Posto isso, voltemos ao texto da semana passada e a outras indagações de leitores. Levados pela incrível informação de que há quem defenda a sumária eliminação das aulas de língua do pretérito mais-que-perfeito (e de outros "brontossauros", como [!!!] o pronome oblíquo "o", as segundas pessoas ["tu" e "vós"], entre outros), alguns leitores perguntaram se a escola deixou de ensinar fatos da língua "que estão em franco desuso entre nós", mas se veem em textos clássicos e ainda ocorrem no português de Portugal. Um dos leitores citou especificamente a mesóclise, de que o filho nunca ouviu falar na sala de aula.
A mesóclise, de fato, está quase morta entre nós, mas isso não significa que não se deve ensiná-la ou que é pecado conhecê-la. Está quase morta, mas há quem a empregue. Quer um exemplo? Lá vai: "Amor, onde quer que estejamos juntos / Multiplicar-se-ão assuntos de mãos e pés / E desvãos do ser". Sabe quem escreveu isso? Caetano Veloso, na canção "Os Passistas", de 1997.
Como surge a forma "multiplicar-se-ão"? Trata-se da colocação do pronome oblíquo "se" no interior da flexão verbal "multiplicarão", do futuro do presente. O processo é simples: quebra-se a flexão verbal no exato ponto em que termina o infinitivo ("multiplicar", no caso), e aí vai o primeiro hífen. Coloca-se o oblíquo ("se", no caso) e, depois dele, o segundo hífen. Por fim, o que resta da flexão verbal ("ão", no caso). Vamos repetir: "multiplicar" (infinitivo) + "se" (pronome oblíquo) + "ão" (desinência da terceira do plural do futuro do presente do indicativo).
Vamos fazer o teste substituindo o pronome "se" por "o", com a mesma flexão verbal. Suponhamos que se queira substituir "o efeito da medida" por um oblíquo em "Esses fatores multiplicarão o efeito da medida...". Que ocorreria? Vamos lá. O processo inicial é o mesmo, ou seja, quebra-se a flexão verbal no infinitivo ("multiplicar") e, em seguida, coloca-se o pronome ("o", no caso).

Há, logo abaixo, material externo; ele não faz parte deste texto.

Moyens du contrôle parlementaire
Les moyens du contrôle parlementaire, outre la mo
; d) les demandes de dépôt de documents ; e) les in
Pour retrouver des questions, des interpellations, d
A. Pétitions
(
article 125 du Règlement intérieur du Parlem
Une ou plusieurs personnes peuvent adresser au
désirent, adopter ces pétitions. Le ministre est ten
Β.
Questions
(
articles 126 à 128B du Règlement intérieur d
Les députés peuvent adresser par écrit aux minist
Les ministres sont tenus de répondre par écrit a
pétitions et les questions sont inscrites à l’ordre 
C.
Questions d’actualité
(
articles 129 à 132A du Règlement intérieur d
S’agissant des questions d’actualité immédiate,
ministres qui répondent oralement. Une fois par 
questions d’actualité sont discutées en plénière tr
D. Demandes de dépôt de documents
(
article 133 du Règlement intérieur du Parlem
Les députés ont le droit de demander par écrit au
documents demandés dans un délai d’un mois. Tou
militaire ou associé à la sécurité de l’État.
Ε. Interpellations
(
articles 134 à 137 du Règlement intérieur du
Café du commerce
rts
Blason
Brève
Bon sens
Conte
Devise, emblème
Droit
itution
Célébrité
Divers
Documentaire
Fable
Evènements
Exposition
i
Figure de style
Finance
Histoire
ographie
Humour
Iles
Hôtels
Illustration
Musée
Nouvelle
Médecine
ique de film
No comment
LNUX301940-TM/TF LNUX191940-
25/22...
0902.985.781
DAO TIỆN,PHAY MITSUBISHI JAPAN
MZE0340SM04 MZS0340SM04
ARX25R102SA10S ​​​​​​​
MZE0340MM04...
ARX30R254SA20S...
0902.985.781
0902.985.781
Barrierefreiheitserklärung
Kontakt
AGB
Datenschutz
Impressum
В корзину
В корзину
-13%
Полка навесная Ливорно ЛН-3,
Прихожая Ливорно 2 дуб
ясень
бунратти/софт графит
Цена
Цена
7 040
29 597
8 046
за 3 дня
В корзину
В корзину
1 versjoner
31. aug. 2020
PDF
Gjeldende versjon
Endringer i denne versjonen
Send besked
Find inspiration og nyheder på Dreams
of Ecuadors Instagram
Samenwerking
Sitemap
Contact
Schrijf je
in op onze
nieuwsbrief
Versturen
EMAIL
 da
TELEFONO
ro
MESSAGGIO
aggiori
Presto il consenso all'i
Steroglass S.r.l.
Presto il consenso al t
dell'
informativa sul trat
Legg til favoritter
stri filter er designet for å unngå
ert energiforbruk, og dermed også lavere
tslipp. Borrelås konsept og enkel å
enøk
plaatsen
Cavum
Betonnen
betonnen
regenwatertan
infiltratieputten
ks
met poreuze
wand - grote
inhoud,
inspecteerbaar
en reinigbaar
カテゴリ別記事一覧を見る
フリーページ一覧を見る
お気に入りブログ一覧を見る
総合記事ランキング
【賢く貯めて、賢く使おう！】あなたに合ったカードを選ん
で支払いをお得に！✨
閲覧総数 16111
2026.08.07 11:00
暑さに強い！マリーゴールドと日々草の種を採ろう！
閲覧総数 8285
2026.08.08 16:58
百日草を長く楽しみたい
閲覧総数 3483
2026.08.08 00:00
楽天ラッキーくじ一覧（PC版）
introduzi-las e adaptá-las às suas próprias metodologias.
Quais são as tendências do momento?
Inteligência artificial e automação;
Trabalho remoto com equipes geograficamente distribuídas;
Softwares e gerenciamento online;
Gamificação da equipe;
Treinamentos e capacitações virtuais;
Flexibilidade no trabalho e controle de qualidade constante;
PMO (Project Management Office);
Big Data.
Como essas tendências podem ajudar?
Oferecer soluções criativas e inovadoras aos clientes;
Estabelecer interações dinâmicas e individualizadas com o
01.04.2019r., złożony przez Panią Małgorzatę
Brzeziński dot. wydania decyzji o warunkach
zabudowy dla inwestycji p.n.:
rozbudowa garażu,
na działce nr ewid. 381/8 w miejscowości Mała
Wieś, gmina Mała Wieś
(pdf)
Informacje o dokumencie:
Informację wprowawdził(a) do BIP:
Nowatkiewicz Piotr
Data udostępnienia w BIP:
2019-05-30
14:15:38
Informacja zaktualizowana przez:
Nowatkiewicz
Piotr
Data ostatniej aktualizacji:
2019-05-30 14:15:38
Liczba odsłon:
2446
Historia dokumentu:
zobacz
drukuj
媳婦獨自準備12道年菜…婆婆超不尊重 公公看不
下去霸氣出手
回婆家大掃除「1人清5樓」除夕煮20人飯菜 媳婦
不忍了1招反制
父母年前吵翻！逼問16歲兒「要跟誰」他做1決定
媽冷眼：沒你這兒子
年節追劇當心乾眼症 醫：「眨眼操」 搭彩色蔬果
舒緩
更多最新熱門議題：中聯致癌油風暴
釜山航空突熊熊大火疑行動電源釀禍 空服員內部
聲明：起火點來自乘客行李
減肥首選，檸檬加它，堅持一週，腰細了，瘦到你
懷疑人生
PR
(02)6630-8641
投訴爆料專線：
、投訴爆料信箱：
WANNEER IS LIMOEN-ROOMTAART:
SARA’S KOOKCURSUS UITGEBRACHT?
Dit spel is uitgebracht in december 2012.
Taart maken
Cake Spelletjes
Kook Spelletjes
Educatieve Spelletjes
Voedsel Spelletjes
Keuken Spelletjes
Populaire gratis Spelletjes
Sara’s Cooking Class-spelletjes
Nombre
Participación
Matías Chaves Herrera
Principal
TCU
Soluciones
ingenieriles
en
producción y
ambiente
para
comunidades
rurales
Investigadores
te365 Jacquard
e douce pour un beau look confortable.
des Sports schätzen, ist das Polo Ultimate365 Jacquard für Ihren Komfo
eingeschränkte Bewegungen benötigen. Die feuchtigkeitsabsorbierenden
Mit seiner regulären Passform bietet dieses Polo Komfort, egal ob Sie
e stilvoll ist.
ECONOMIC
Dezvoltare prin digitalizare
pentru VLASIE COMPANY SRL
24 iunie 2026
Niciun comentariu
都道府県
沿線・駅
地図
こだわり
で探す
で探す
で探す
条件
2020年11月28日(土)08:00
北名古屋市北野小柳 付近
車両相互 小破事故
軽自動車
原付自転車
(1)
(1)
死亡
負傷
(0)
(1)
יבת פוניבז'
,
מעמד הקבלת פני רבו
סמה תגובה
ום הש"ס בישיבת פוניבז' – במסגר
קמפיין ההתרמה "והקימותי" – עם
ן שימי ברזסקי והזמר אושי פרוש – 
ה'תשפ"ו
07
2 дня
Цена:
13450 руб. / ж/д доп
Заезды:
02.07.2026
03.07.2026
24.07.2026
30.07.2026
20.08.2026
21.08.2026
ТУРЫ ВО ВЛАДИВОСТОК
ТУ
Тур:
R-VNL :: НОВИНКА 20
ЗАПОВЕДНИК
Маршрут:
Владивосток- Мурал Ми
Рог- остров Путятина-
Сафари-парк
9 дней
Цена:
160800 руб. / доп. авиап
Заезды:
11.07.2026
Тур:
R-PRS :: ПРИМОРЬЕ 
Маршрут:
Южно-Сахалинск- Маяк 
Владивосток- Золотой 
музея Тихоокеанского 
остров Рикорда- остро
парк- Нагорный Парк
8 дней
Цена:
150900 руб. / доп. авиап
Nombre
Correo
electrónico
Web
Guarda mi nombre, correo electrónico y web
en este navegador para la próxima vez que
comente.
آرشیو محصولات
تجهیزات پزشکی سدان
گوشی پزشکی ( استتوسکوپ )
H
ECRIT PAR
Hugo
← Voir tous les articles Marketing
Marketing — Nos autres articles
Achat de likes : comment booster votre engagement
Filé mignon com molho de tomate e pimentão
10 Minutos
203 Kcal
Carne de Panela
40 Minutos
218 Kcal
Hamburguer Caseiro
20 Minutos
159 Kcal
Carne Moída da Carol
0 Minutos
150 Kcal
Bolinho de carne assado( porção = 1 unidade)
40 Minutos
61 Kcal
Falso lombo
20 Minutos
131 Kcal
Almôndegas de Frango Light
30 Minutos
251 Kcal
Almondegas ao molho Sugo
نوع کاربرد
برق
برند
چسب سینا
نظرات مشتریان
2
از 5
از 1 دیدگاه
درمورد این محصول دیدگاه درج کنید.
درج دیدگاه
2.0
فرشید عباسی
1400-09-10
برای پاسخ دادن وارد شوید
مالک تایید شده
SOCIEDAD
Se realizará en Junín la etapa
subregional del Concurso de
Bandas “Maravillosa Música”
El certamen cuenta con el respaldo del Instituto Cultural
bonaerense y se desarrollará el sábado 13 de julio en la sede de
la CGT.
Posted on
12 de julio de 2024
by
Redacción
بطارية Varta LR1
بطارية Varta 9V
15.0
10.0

Em seguida... Antes, será preciso fazer uma adaptação: o pronome "o" se transforma em "lo", e a forma verbal perde o "r" final (multiplicar + o = multiplicá-lo). Agora basta acrescentar o segundo hífen e a desinência da terceira do plural ("ão"): "Esses fatores multiplicá-lo-ão". É claro que essa forma nos soa um tanto dura -artificial, até. Mas ela existe em certos registros, por isso a escola deve mostrá-la ao aluno, para que ele a compreenda e a use, caso queira.
Em tempo: ninguém é obrigado a usar a mesóclise nesse caso. É perfeitamente possível (e mais palatável) a forma "Esses fatores o multiplicarão" (ou "vão multiplicá-lo").
Estarei em férias por duas semanas. Volto em 6 de agosto. É isso.